With around 30,000 Mailvelope users on Firefox, the open source browser remains a key focus for Mailvelope. Unlike Chrome and Edge, Firefox does not rely on service workers for extensions. Although Firefox’s implementation of Manifest V3 differs from that of Chromium-based browsers—particularly in its handling of background processes—we’ve now successfully adapted Mailvelope to its architecture.

Fortunately the required adjustments turned out to be less extensive than expected, enabling us to deliver a stable and reliable experience in version 6.1 that matches the functionality available on other platforms.

Technical improvements

Beyond platform expansion, v6.1 includes several important technical enhancements:

Modernized recipient input

We've completely rewritten the recipient input component in the Mailvelope editor. While this change should be largely invisible to users—maintaining the same intuitive interface you're familiar with—it represents an important technical advancement. The rewrite eliminates our dependency on the now-deprecated AngularJS framework, ensuring better long-term maintainability and performance.

Password cache restoration

The password cache feature, temporarily disabled during the Manifest V3 migration, has been fully restored. You can once again securely store your private key passwords in the extension's cache, reducing the need for repetitive password entry during your email sessions.
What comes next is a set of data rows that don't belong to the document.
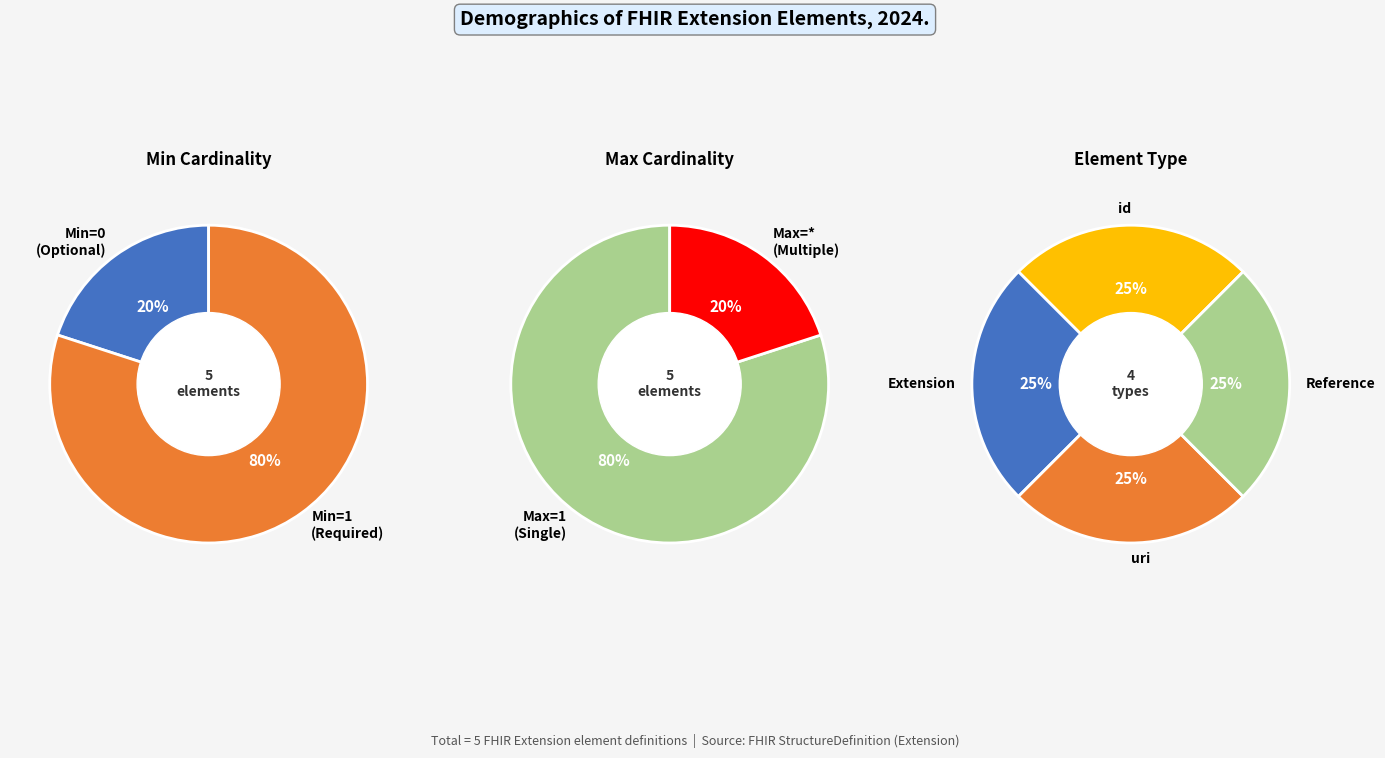

What percentage is the Extension.extension slice, to the nearest percent?

25%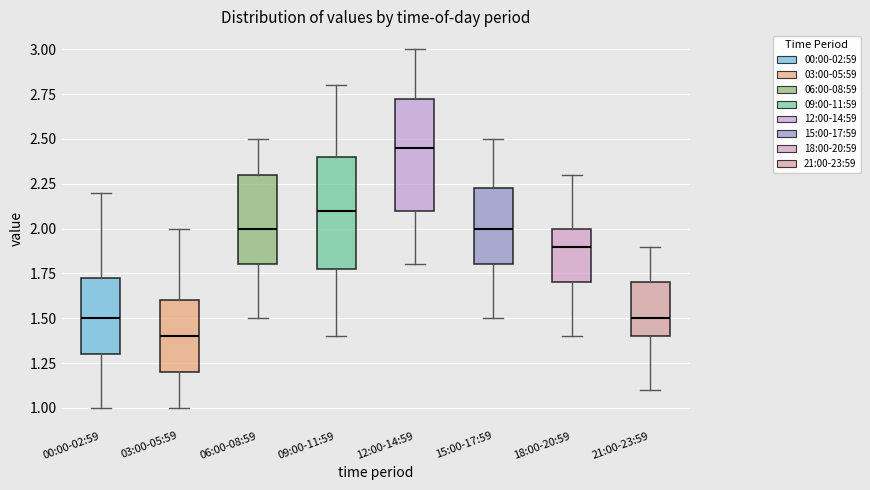

Where does the lower whisker of the box for 21:00-23:59 end on the y-axis? The values are not printed on the chart, so give them approximately, as read against the axis.

1.10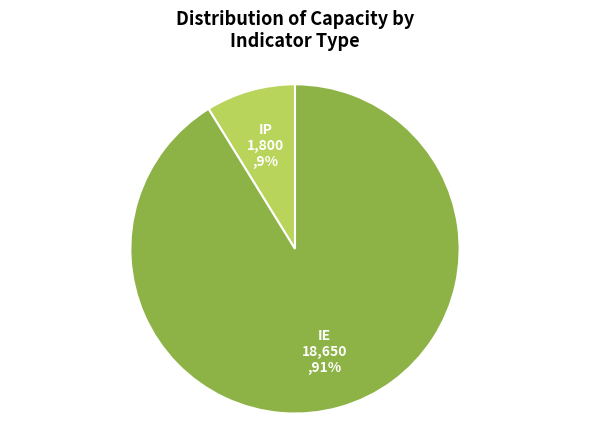

Does any single category account for the majority?

Yes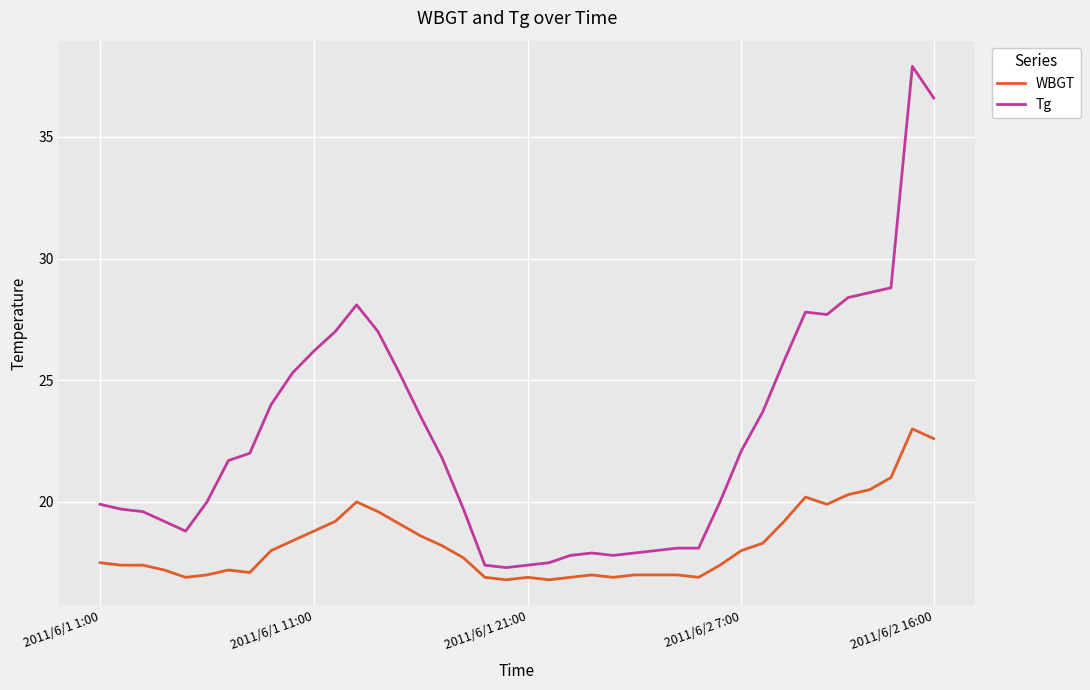

True or false: WBGT has more than 1 interior local peaks.

True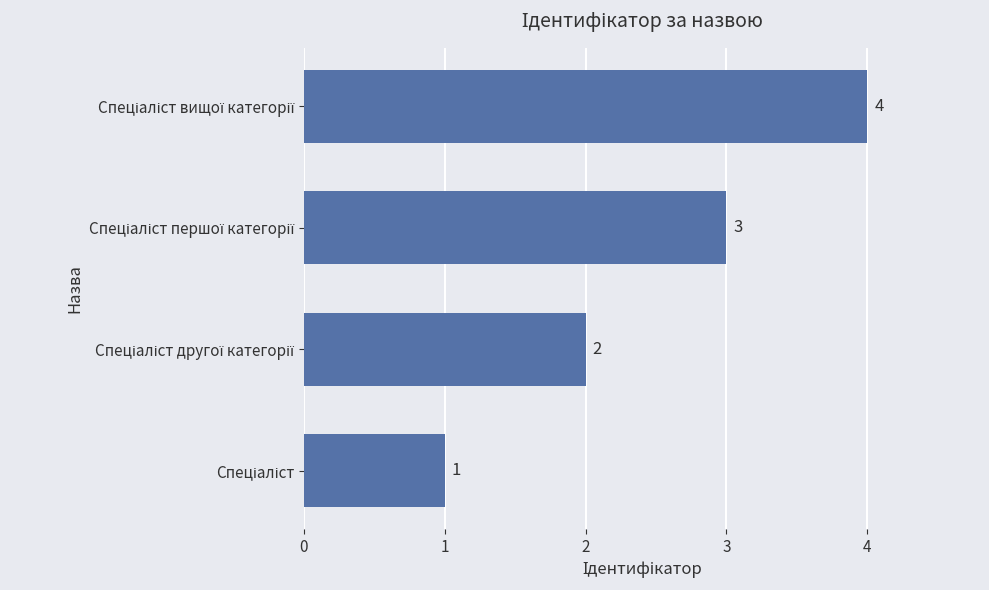

What is the sum of all values?

10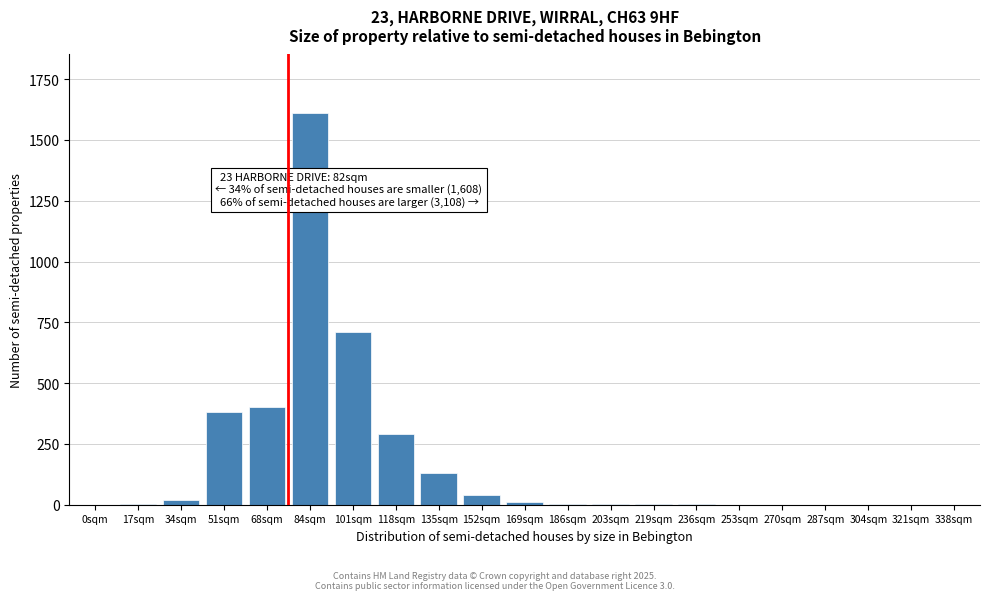

What is the sum of all values?

3606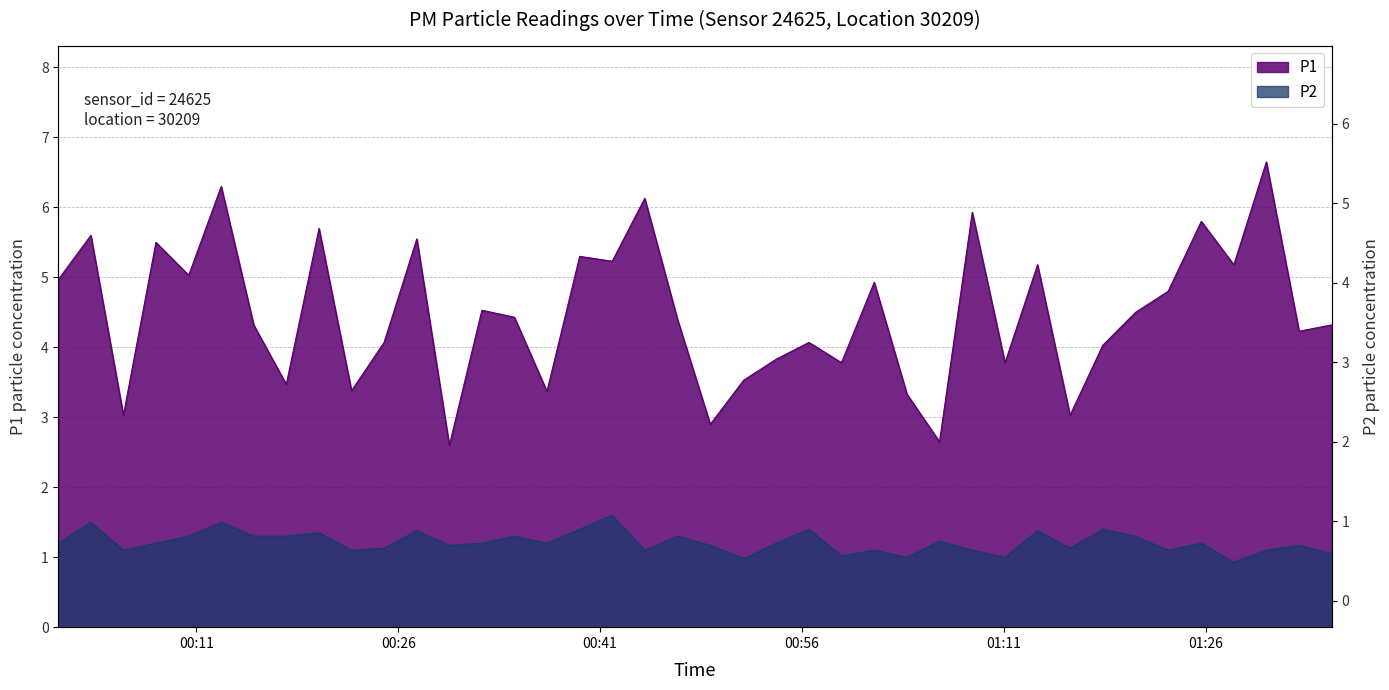

Read the P1 value at 00:26.

5.6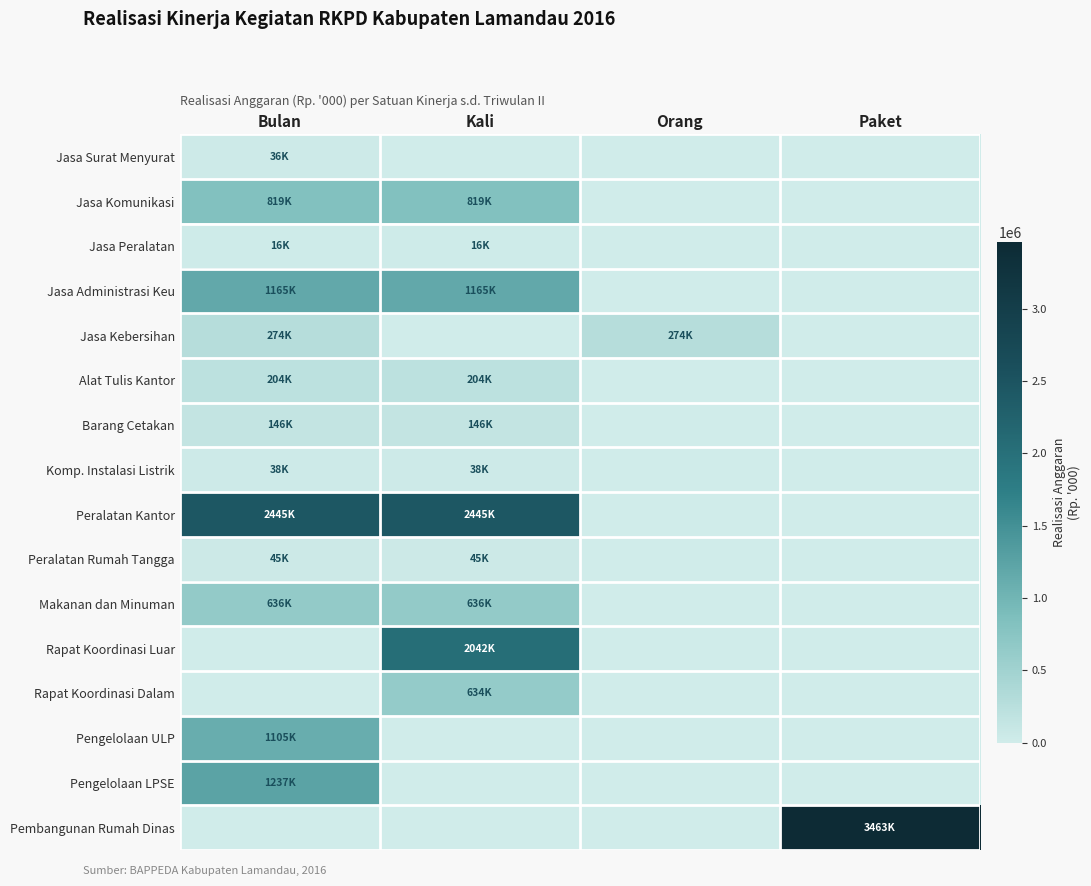

Which series has the largest total across all categories?

Peralatan Kantor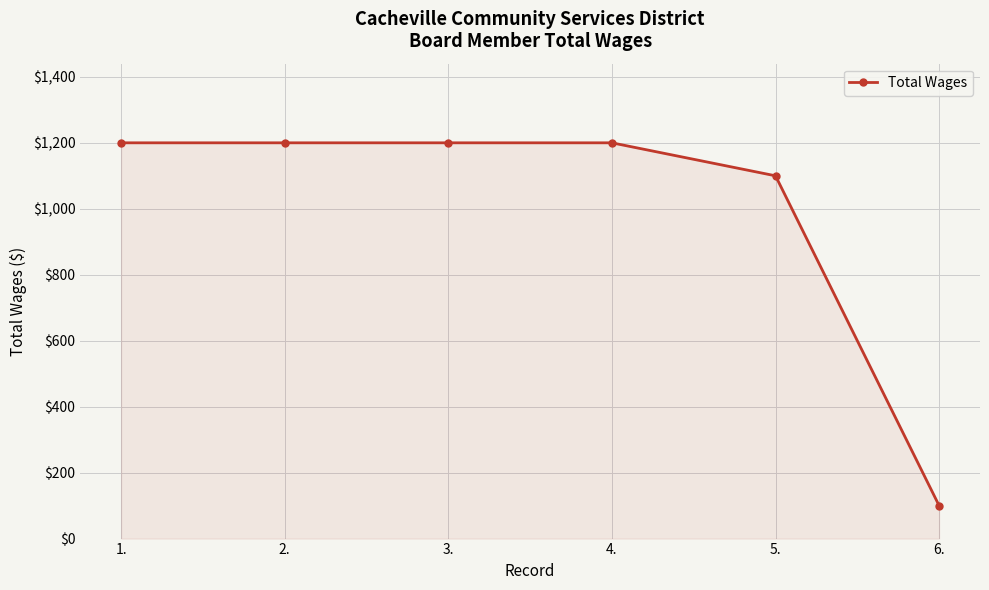

What is the label of the 4th point from the right?

3.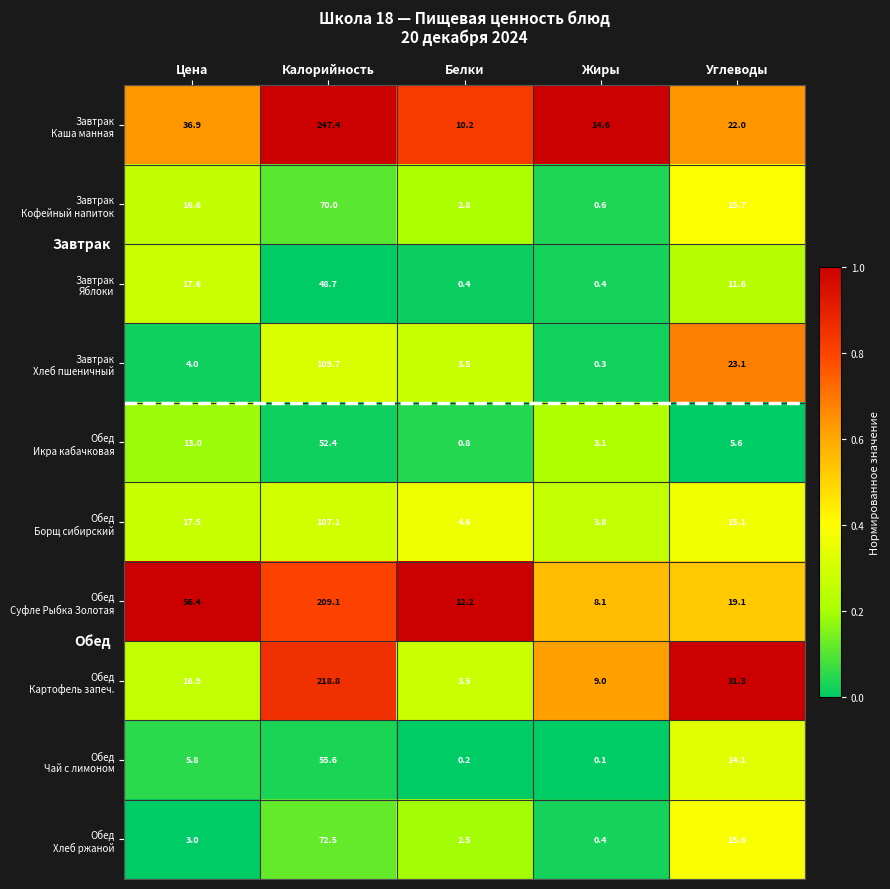

What is the difference between the highest and lowest values at Белки?

12.0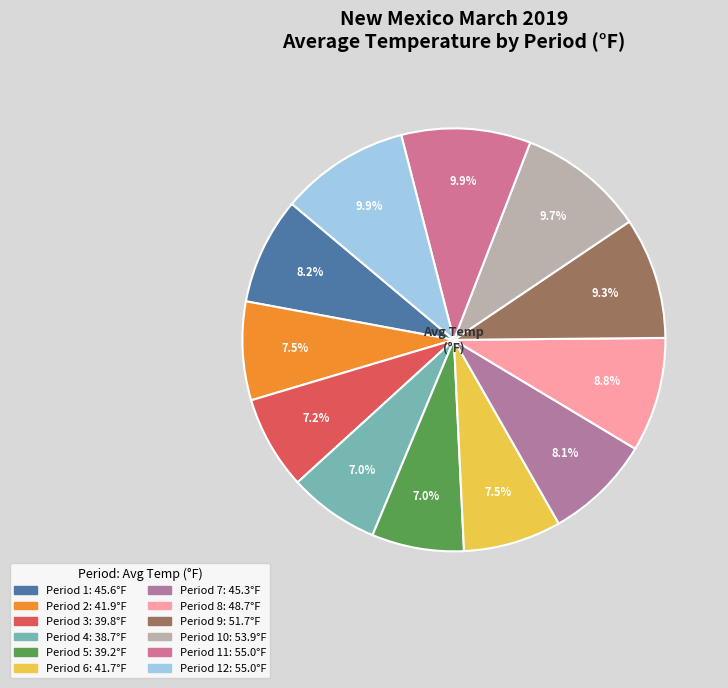

How many segments does this pie chart have?

12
Enhanced GnuPG integration

For users who prefer working with GnuPG for key management, we've fixed a significant bug affecting message signing. Additionally, we've improved the integration between GnuPG and the new service worker architecture, ensuring more reliable operation.

Encrypted subject lines

We’ve enhanced Mailvelope with support for encrypted subject lines, following the “Memory Hole” specification.^3 This standard addresses the long-standing issue of unprotected email headers by embedding critical header fields—like the subject—within the encrypted body, ensuring they are cryptographically secured alongside the message content.

With this enhancement, Mailvelope can now decrypt and display encrypted subject lines from Thunderbird and other PGP clients using this feature.

Security fixes

Mailvelope recently underwent a comprehensive security audit by 0xche. Version 6.1 includes several fixes addressing issues identified during this review process. We'll be sharing more detailed information about the mentioned security audit in a dedicated follow-up post.